Eric Metaxas and Stan Guthrie give some startling statistics in this article about marriage in honor of National Marriage Week:
It’s almost become a cliché to say that marriage is under attack in America. But the trends and statistics are undeniable. Here are some data points:
Marriage rates: In 1970, eighty percent of all adults were married; today it’s only 52 percent. In 1960, the median age for a first marriage was 20 for women and 23 for men. Today it’s 27 for women and 29 for men.
Millennials: A full 25 percent of Millennials are likely to forego marriage altogether. One report says that a record share of Millennials will remain unmarried through age 40.
That Christians are concerned about the institution of marriage is nothing new. But when leading cultural gatekeepers catch on, it’s eye-opening. Sam Sturgeon, president of Demographic Intelligence, says bluntly that the United States has been experiencing a “cultural retreat from marriage.”
Sturgeon cites two factors: a stumbling economy that has hit men—particularly blue-collar men—hard, making them less likely to be seen as marriage material. A second is the growing willingness of couples to cohabitate—what used to be called “shacking up”—and even bring children into the world without benefit of a life-long marriage commitment.
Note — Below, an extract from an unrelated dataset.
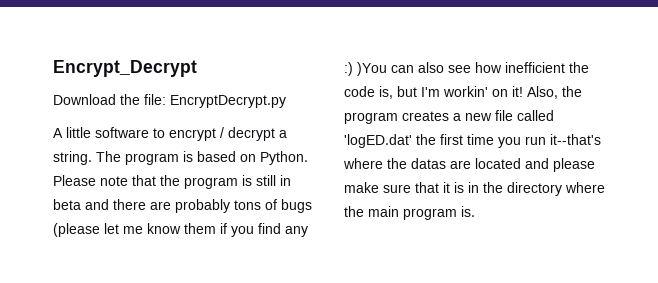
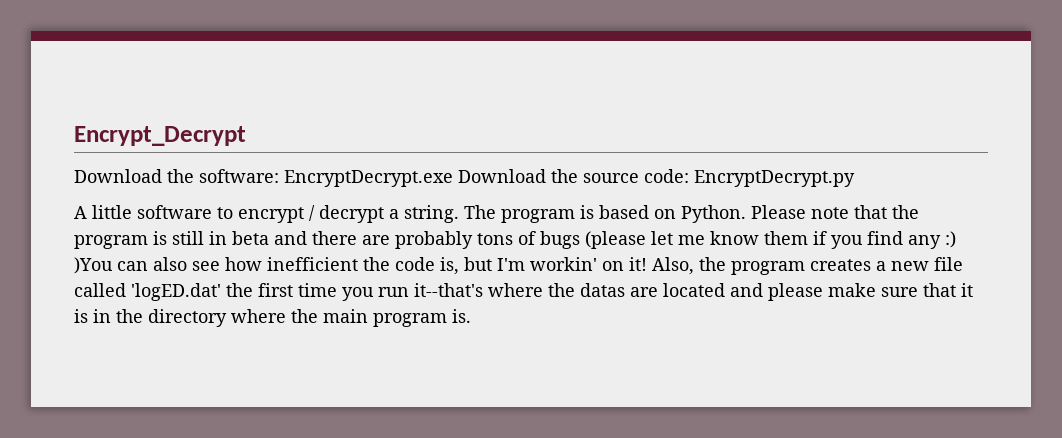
[144,94,166,105] file: -> [199,169,689,187] software: EncryptDecrypt.exe Download the source code:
The effects on such children can be devastating. Children from divorced or never-married homes are more likely to die in infancy, more likely to get divorced themselves or become unwed parents later in life, more likely to live in poverty, more likely to fail in school, less likely to graduate from college and get a good job, less likely to be in good physical health, more likely to abuse drugs as teens and adults, have lower life expectancies, have higher rates of mental illness, be at greater risk of suicide and child abuse—and on and on.